## Teks Bacaan:
┌────────

Desa
Karang Bayan merupakan salah satu dari 10
(sepuluh) desa yang ada di Kecamatan Lingsar Kabupaten Lombok
Barat, Provinsi Nusa Tenggara Barat. Desa Karang Bayan terdiri dari 5 (lima)
dusun yaitu Dusun Berembeng Timur dengan jumlah penduduk 491 (empat ratus
Sembilan puluh satu) jiwa, Dusun Peresak Barat dengan jumlah penduduk 1.332
(seribu tiga ratus tiga puluh dua) jiwa, Dusun Peresak Timur dengan jumlah
penduduk 1.015 (seribu lima belas) jiwa, Karang Bayan Barat dengan jumlah
penduduk 1.185 (seribu seratus delapan puluh lima) jiwa dan Karang Bayan Timur
dengan jumlah penduduk 1.415 (seribu empat ratus lima belas) jiwa.
Salah
satu hal yang khas dan menarik dari desa ini yaitu masyarakatnya masih memegang
teguh adat istiadatnya. Salah satu bukti bahwa masyarakat ini masih memegang
teguh adat istiadatnya yaitu terdapat lembaga adat yang digunakan untuk menyelesaikan sengketa antara
warga.di desa ini.
![]() |
Bale Penangkilan / Photo by : drsm |
Keberadaan
lembaga adat ini ditandai dengan berdirinya tiga bangunan yang terletak di
Dusun Karang Bayan Timur dan berada di tengah-tengah pemukiman penduduk. Adapun
ketiga bangunan tersebut yaitu Bale
Penangkilan yang digunakan sebagai tempat sidang adat apabila terjadi
sengketa antar warga, bangunan kedua yaitu berugaq
agung digunakan sebagai tempat “roah”
atau syukuran para tetua adat dan
bagunan yang terakhir yaitu pawon atau dapur yang digunakan sebagai tempat
untuk memasak makanan dan minuman yang akan disajikan kepada para warga
ketika sidang adat atau tamu yang
berkunjung serta terdapat sebuah batu yang dipagari dengan bambu yang disebut
oleh masyarakat setempat ina-ina.
Menurut
keyakinan masyarakat setempat batu tersebut merupakan tempat berhaluawat orang Bayan Lombok Utara
untuk meminta kepada yang maha kuasa sehingga terbentuklah Desa Karang Bayan
yang ditandai dengan batu tersebut sehingga masyarakat setempat sampai sekarang
masih menjaga kesakralan dari batu tersebut bahkan mereka percaya bahwa Desa
Karang Bayan merupakan turunan dari Desa Adat Bayan Kabupaten Lombok Utara.

└────────

## Tugas 1:
Salin ulang baris-baris dalam catatan tanpa perubahan apa pun. Mulailah dari baris yang memuat "at left wider" dan berhentilah setelah baris yang memuat "at left taller".

## Catatan sumber:
┌────────

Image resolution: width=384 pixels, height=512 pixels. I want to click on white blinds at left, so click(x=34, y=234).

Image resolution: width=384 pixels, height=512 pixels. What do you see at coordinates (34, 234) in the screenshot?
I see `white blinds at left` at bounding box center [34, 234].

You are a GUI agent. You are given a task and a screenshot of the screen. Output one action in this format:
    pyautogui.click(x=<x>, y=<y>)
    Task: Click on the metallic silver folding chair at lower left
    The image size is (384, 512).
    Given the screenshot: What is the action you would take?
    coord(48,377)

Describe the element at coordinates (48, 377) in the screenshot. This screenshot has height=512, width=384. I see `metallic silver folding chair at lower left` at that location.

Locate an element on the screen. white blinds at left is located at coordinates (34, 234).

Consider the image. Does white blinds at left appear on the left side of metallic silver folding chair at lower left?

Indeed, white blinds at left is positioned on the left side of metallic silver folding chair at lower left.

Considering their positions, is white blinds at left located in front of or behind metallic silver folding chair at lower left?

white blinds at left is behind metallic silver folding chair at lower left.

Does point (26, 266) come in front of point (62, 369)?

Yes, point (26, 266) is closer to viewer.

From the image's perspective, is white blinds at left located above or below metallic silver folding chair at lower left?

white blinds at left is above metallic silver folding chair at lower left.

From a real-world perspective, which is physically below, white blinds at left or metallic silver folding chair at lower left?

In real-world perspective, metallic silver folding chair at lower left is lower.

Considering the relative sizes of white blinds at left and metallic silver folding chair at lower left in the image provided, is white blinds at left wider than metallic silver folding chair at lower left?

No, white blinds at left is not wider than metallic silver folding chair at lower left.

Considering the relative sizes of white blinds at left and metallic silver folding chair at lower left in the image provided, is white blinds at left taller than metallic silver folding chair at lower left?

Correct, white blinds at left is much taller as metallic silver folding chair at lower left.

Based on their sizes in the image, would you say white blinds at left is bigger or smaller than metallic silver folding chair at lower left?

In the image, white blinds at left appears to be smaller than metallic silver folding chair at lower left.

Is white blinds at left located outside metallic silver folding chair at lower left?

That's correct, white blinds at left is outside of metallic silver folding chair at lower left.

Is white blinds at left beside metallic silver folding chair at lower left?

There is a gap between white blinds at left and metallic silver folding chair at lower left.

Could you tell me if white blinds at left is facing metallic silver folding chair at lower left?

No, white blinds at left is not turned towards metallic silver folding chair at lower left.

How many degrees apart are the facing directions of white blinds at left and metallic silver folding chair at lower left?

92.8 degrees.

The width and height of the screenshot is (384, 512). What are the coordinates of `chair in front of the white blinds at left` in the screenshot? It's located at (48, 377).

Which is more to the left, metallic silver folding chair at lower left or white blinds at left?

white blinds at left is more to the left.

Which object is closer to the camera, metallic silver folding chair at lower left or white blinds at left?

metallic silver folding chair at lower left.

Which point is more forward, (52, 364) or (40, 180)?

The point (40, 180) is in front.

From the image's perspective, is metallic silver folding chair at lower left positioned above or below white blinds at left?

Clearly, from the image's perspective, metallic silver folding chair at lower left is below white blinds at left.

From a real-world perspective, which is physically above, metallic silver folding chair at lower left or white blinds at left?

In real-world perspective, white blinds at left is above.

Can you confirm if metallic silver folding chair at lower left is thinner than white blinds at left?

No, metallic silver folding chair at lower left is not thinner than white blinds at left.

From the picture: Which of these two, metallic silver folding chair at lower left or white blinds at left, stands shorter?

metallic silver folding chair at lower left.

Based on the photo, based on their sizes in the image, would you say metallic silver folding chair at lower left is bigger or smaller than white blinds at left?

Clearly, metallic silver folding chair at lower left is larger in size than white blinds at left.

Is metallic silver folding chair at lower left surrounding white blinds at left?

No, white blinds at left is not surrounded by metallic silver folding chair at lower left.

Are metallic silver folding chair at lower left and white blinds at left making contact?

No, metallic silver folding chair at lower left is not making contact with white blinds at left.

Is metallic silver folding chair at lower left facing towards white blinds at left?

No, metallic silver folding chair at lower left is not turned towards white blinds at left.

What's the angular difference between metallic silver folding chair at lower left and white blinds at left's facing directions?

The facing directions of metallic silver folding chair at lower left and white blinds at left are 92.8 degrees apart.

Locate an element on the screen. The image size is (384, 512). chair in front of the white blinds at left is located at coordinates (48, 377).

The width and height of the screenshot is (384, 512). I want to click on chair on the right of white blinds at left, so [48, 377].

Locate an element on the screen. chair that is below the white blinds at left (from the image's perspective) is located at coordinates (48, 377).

└────────
┌────────

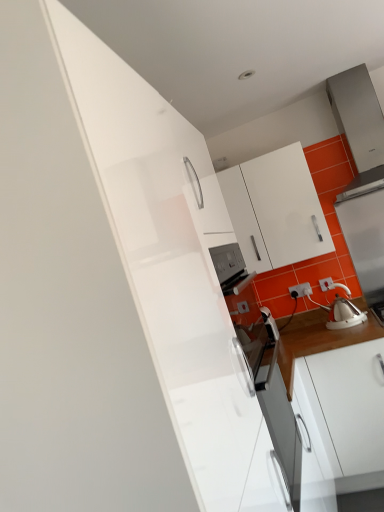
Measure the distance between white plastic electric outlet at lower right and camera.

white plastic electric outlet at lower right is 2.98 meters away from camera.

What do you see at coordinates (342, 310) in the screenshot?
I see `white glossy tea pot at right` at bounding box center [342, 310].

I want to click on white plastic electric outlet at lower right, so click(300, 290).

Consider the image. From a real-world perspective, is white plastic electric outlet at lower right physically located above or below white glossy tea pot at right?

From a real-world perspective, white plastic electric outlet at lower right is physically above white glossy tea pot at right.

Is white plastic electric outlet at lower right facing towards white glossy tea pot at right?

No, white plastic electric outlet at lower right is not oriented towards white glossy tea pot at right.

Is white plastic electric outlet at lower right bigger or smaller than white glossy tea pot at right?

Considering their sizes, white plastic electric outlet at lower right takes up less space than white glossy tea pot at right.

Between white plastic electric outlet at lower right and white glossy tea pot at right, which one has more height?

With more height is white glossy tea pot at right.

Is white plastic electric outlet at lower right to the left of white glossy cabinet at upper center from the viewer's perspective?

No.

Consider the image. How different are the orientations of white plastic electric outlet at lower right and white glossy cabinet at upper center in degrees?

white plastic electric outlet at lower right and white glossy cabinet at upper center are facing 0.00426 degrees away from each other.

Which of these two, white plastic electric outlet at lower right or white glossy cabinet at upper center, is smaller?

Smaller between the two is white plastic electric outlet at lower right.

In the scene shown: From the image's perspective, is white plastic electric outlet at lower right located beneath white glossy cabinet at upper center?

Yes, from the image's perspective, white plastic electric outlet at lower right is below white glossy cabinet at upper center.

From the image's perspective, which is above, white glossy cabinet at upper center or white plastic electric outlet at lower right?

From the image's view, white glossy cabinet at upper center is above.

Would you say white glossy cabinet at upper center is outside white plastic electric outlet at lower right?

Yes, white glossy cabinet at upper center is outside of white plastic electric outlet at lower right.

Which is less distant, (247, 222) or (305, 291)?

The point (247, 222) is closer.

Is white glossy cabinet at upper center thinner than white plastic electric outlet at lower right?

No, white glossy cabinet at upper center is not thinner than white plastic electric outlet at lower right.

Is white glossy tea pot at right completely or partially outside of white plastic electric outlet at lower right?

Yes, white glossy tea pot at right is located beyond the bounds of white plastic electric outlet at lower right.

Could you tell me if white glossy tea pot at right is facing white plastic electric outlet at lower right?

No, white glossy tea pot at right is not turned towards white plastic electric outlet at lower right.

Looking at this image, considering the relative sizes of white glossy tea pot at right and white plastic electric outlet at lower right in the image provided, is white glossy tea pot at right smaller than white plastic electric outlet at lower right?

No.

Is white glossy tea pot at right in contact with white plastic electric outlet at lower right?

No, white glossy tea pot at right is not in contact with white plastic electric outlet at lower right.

└────────

## Tugas 2:
Menurut teks bacaan tentang Desa Karang Bayan, apa sebutan masyarakat setempat untuk batu yang dipagari dengan bambu?

## Jawaban 1:
Considering the relative sizes of white blinds at left and metallic silver folding chair at lower left in the image provided, is white blinds at left wider than metallic silver folding chair at lower left?

No, white blinds at left is not wider than metallic silver folding chair at lower left.

Considering the relative sizes of white blinds at left and metallic silver folding chair at lower left in the image provided, is white blinds at left taller than metallic silver folding chair at lower left?

## Jawaban 2:
Masyarakat setempat menyebut batu itu ina-ina.